[Objective]
Update the items below by replacing "transcribe" with "copy out" and leaving everything else unchanged. Leave the pictures out of your answer.

[begin Material for this exercise]

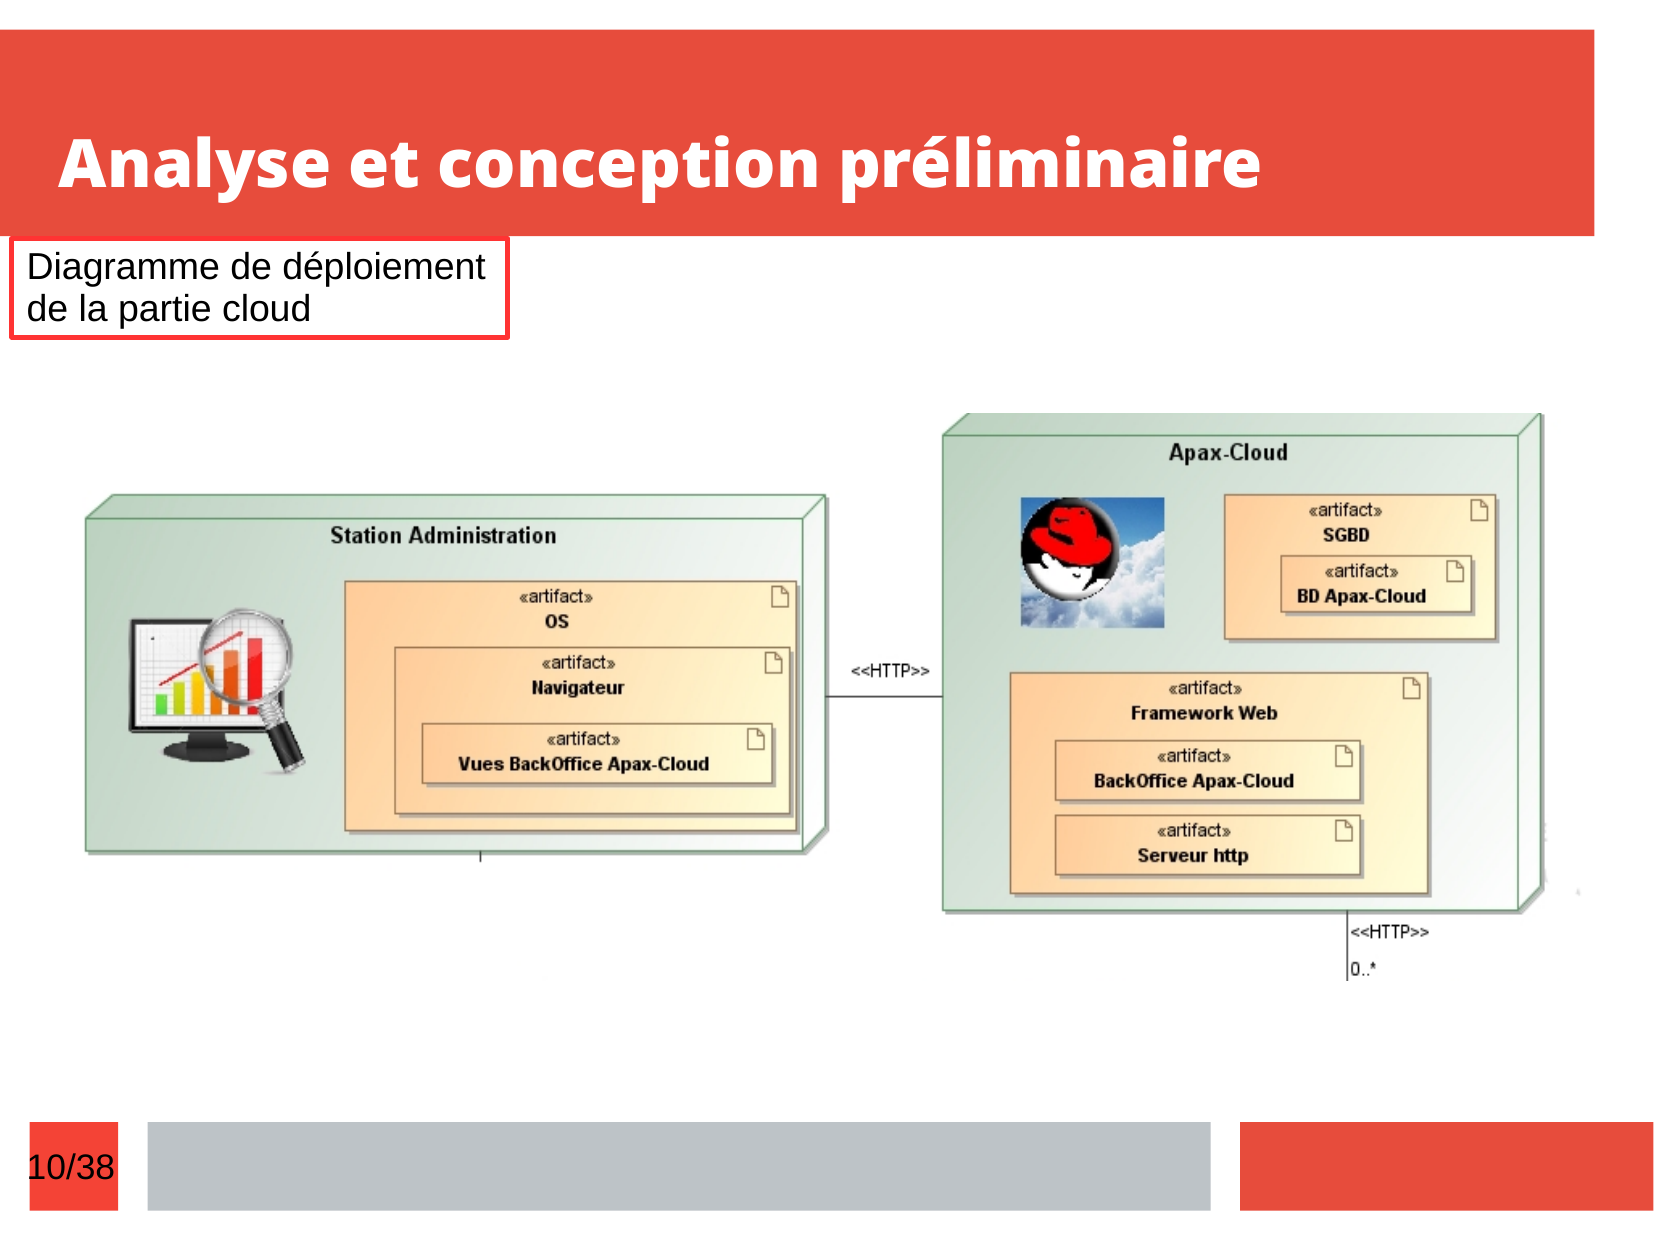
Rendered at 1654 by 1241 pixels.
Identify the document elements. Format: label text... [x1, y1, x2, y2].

text_box <numéro>/38 [11, 1139, 659, 1241]
picture [82, 413, 1619, 981]
text_box Diagramme de déploiement de la partie cloud [14, 241, 505, 335]
title Analyse et conception préliminaire [59, 59, 1595, 207]
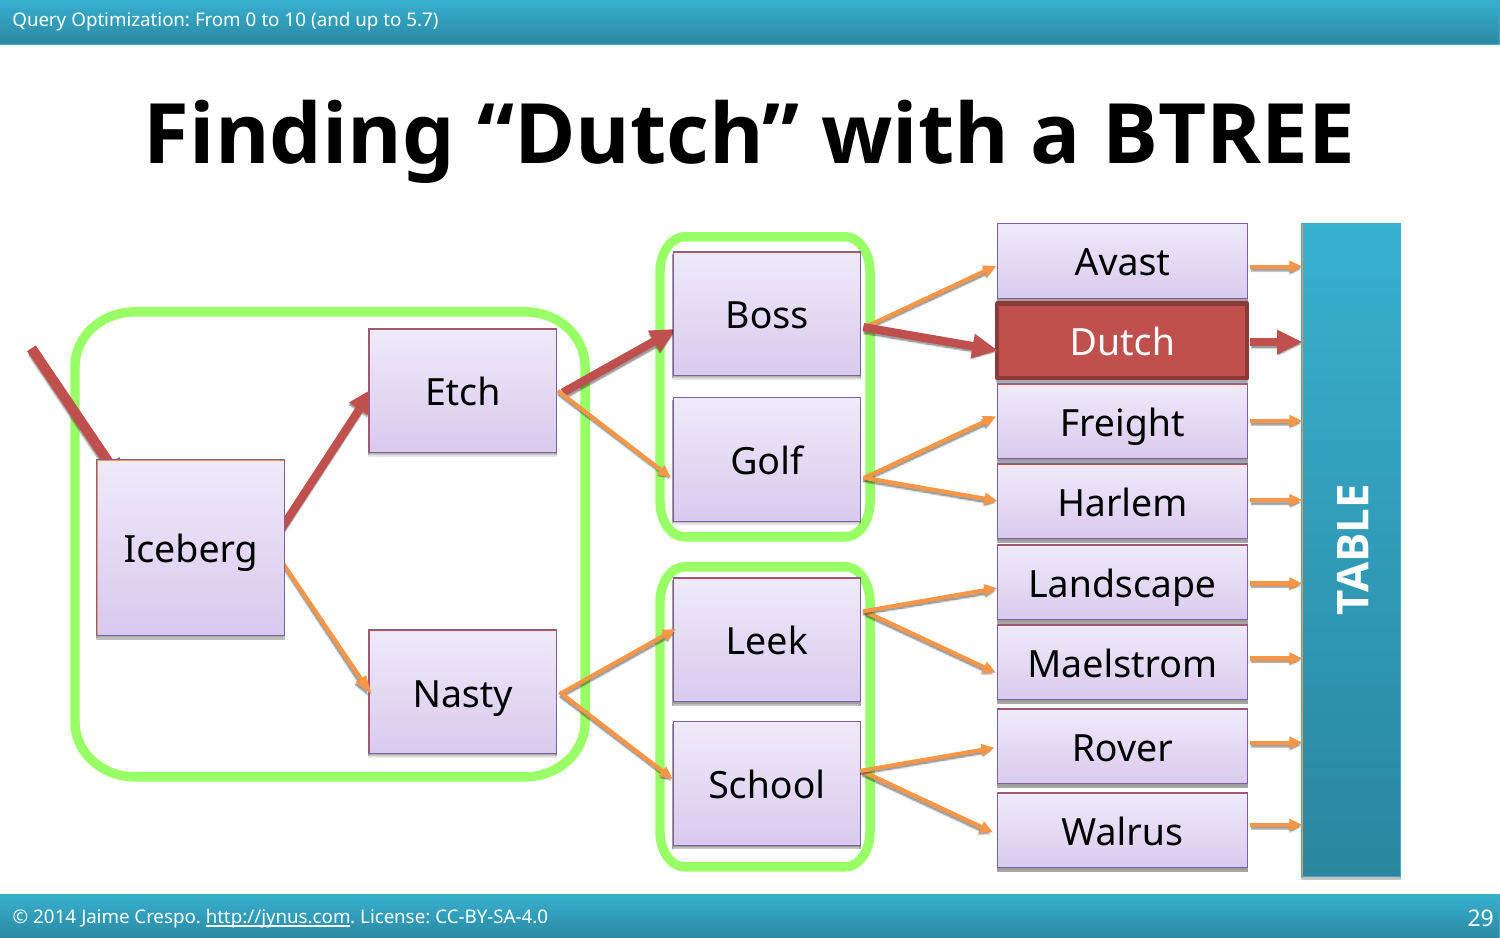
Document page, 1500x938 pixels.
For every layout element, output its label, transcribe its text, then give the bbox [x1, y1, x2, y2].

text_box Avast [997, 223, 1248, 299]
text_box Landscape [997, 544, 1248, 620]
text_box Maelstrom [997, 624, 1248, 700]
text_box Iceberg [96, 459, 285, 636]
title Finding “Dutch” with a BTREE [75, 41, 1425, 219]
text_box TABLE [1301, 223, 1401, 877]
text_box Dutch [997, 303, 1248, 379]
text_box Nasty [368, 629, 557, 754]
text_box Etch [368, 328, 557, 453]
text_box Walrus [997, 792, 1248, 868]
text_box Freight [997, 383, 1248, 459]
text_box Boss [673, 251, 861, 376]
text_box Leek [673, 577, 861, 702]
text_box School [673, 721, 861, 846]
text_box Harlem [997, 463, 1248, 539]
text_box Golf [673, 397, 861, 522]
slide_number [1389, 896, 1490, 935]
text_box Rover [997, 708, 1248, 784]
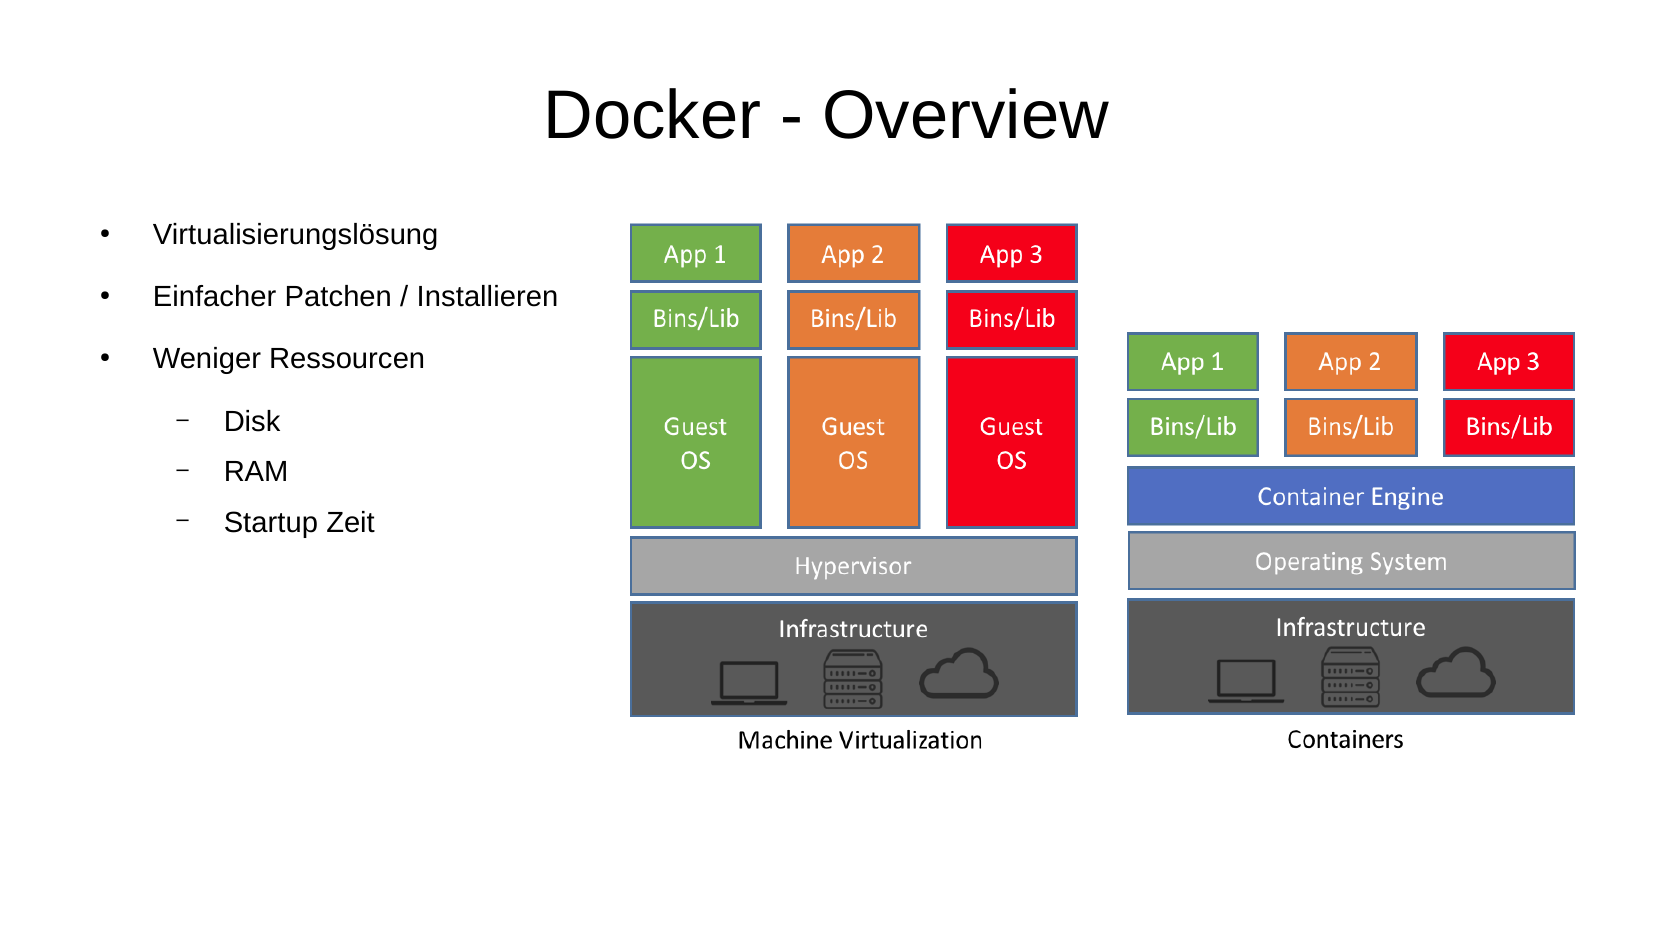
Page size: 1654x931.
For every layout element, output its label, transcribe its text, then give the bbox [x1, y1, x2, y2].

title Docker - Overview [82, 37, 1571, 193]
picture [590, 192, 1609, 780]
list Virtualisierungslösung Einfacher Patchen / Installieren Weniger Ressourcen Disk RAM Startup Zeit [82, 217, 1571, 886]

[end Material for this exercise]

[Solution for this exercise]
Rendered at 1654 by 1241 pixels.
Identify the document elements. Format: label text... [x1, y1, x2, y2].

text_box <numéro>/38 [11, 1139, 659, 1241]
picture [82, 413, 1619, 981]
text_box Diagramme de déploiement de la partie cloud [14, 241, 505, 335]
title Analyse et conception préliminaire [59, 59, 1595, 207]
Document page, 1500x938 pixels.
For every layout element, output its label, copy out its text, then give the bbox [x1, y1, x2, y2].

text_box Avast [997, 223, 1248, 299]
text_box Landscape [997, 544, 1248, 620]
text_box Maelstrom [997, 624, 1248, 700]
text_box Iceberg [96, 459, 285, 636]
title Finding “Dutch” with a BTREE [75, 41, 1425, 219]
text_box TABLE [1301, 223, 1401, 877]
text_box Dutch [997, 303, 1248, 379]
text_box Nasty [368, 629, 557, 754]
text_box Etch [368, 328, 557, 453]
text_box Walrus [997, 792, 1248, 868]
text_box Freight [997, 383, 1248, 459]
text_box Boss [673, 251, 861, 376]
text_box Leek [673, 577, 861, 702]
text_box School [673, 721, 861, 846]
text_box Harlem [997, 463, 1248, 539]
text_box Golf [673, 397, 861, 522]
slide_number [1389, 896, 1490, 935]
text_box Rover [997, 708, 1248, 784]
Page size: 1654x931.
For every layout element, output its label, copy out its text, then give the bbox [x1, y1, x2, y2].

title Docker - Overview [82, 37, 1571, 193]
picture [590, 192, 1609, 780]
list Virtualisierungslösung Einfacher Patchen / Installieren Weniger Ressourcen Disk RAM Startup Zeit [82, 217, 1571, 886]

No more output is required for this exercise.